As for the common charge that the contents of the Bill of Rights are “outdated” or “tainted” or applicable only to a time or place, to me it seems quite ridiculous. I have met a good number of people who think that the Third Amendment’s restriction of the peacetime quartering of troops seems “antiquated.” But I have met few who, when asked in earnest, suggest that it should be removed in consequence. Other provisions within the series are more hotly disputed at present, but, as someone who is familiar with recent human history, I am at a loss to explain why. We are often told that “the Founding Fathers couldn’t have imagined the modern world,” which, if true, would seem to militate in favor of preserving their robustly individualist Constitution, rather than against. Who can seriously look at the horrors of the 20th century — at the Soviet Union, at Mao’s China, at Nazi Germany — and conclude that the countries that escaped that fate would benefit from having fewer explicit rights chiseled into their national stone? Who can propose with a straight face that the ills attendant to untrammeled free speech, guaranteed trial by jury, and a broad right to bear arms outweigh the benefits that are provided by Madison’s “free Government”? Who hopes to remove the prohibition of “cruel and unusual punishment” or to allow the state to establish a religion or to leave the presumption of innocence to congressional vagary?

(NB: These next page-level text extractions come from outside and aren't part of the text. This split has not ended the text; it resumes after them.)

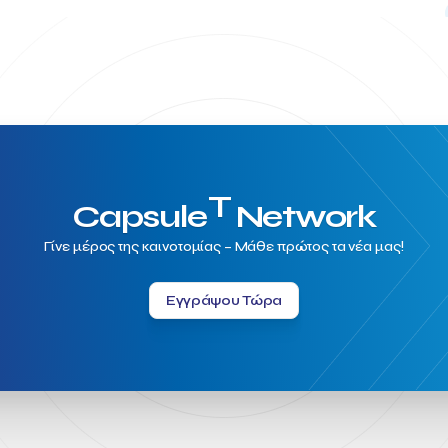
T
Capsule
Network
Γίνε μέρος της καινοτομίας – Μάθε πρώτος τα νέα μας!
Εγγράψου Τώρα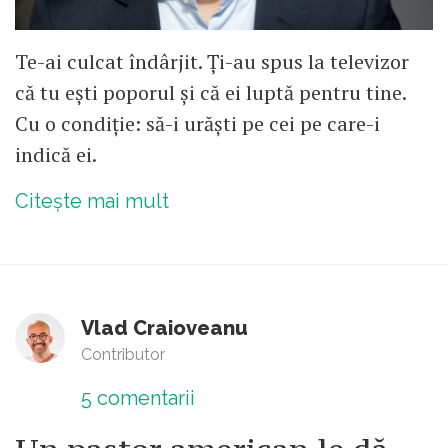
Te-ai culcat îndârjit. Ți-au spus la televizor
că tu ești poporul și că ei luptă pentru tine.
Cu o condiție: să-i urăști pe cei pe care-i
indică ei.
Citește mai mult
Vlad Craioveanu
Contributor
5
comentarii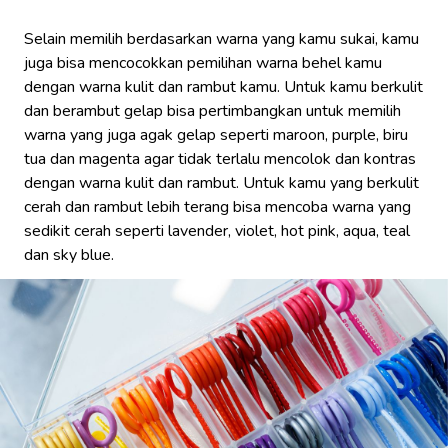
Selain memilih berdasarkan warna yang kamu sukai, kamu
juga bisa mencocokkan pemilihan warna behel kamu
dengan warna kulit dan rambut kamu. Untuk kamu berkulit
dan berambut gelap bisa pertimbangkan untuk memilih
warna yang juga agak gelap seperti maroon, purple, biru
tua dan magenta agar tidak terlalu mencolok dan kontras
dengan warna kulit dan rambut. Untuk kamu yang berkulit
cerah dan rambut lebih terang bisa mencoba warna yang
sedikit cerah seperti lavender, violet, hot pink, aqua, teal
dan sky blue.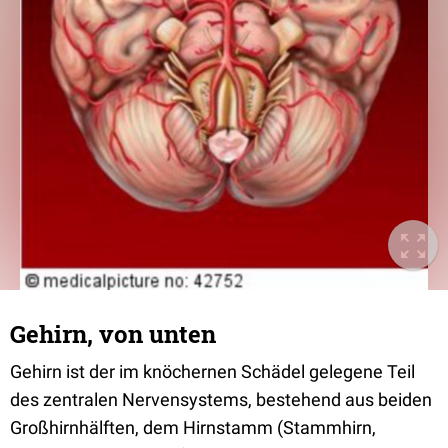
Gehirn, von unten
Gehirn ist der im knöchernen Schädel gelegene Teil
des zentralen Nervensystems, bestehend aus beiden
Großhirnhälften, dem Hirnstamm (Stammhirn,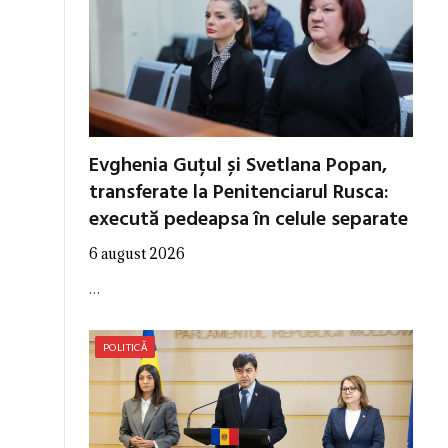
Evghenia Guțul și Svetlana Popan,
transferate la Penitenciarul Rusca:
execută pedeapsa în celule separate
6 august 2026
…
POLITICĂ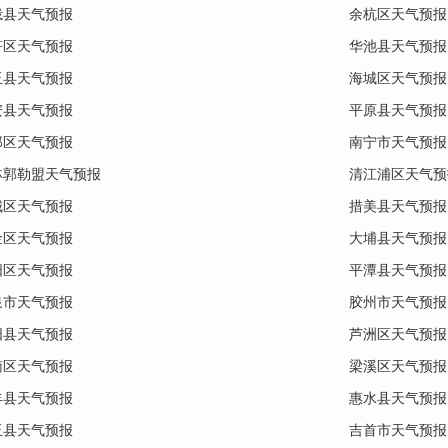
峨县天气预报
余杭区天气预报
符区天气预报
华池县天气预报
玉县天气预报
海城区天气预报
安县天气预报
平原县天气预报
郑区天气预报
南宁市天气预报
林郭勒盟天气预报
清江浦区天气预
城区天气预报
措美县天气预报
金区天气预报
大埔县天气预报
阳区天气预报
平潭县天气预报
泉市天气预报
胶州市天气预报
阳县天气预报
芦洲区天气预报
南区天气预报
梁溪区天气预报
丰县天气预报
惠水县天气预报
玉县天气预报
吉首市天气预报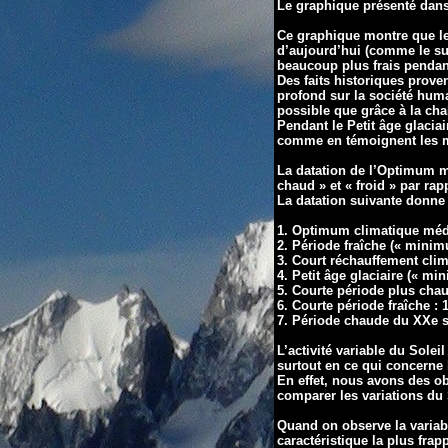
Le graphique présenté dans
Ce graphique montre que le
d’aujourd’hui (comme le sug
beaucoup plus frais pendant
Des faits historiques prove
profond sur la société huma
possible que grâce à la cha
Pendant le Petit âge glacia
comme en témoignent les mul
La datation de l’Optimum m
chaud » et « froid » par rap
La datation suivante donne
1. Optimum climatique médi
2. Période fraîche (« minim
3. Court réchauffement clim
4. Petit âge glaciaire (« m
5. Courte période plus chau
6. Courte période fraîche : 
7. Période chaude du XXe si
L’activité variable du Sole
surtout en ce qui concerne l
En effet, nous avons des o
comparer les variations du S
Quand on observe la variabi
caractéristique la plus frap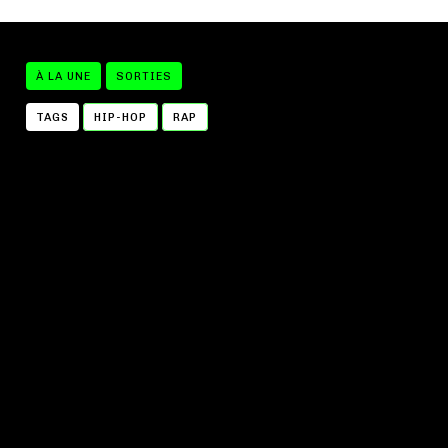
À LA UNE
SORTIES
TAGS
HIP-HOP
RAP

Not I. Indeed, I would sooner consent to have these sureties tattooed in red upon my forehead, as an example and an injunction. Properly understood, America’s Bill of Rights represents a set of prerequisite instructions, without which a free political system simply cannot function over the long term. Just as the programmer of a robot must include a line forbidding his creation to remove its own battery, so the Founders entrenched the basics into their contract, that it might endure well into posterity. It has worked — and worked well. It would be quite the vandal who sought to pull out the wiring.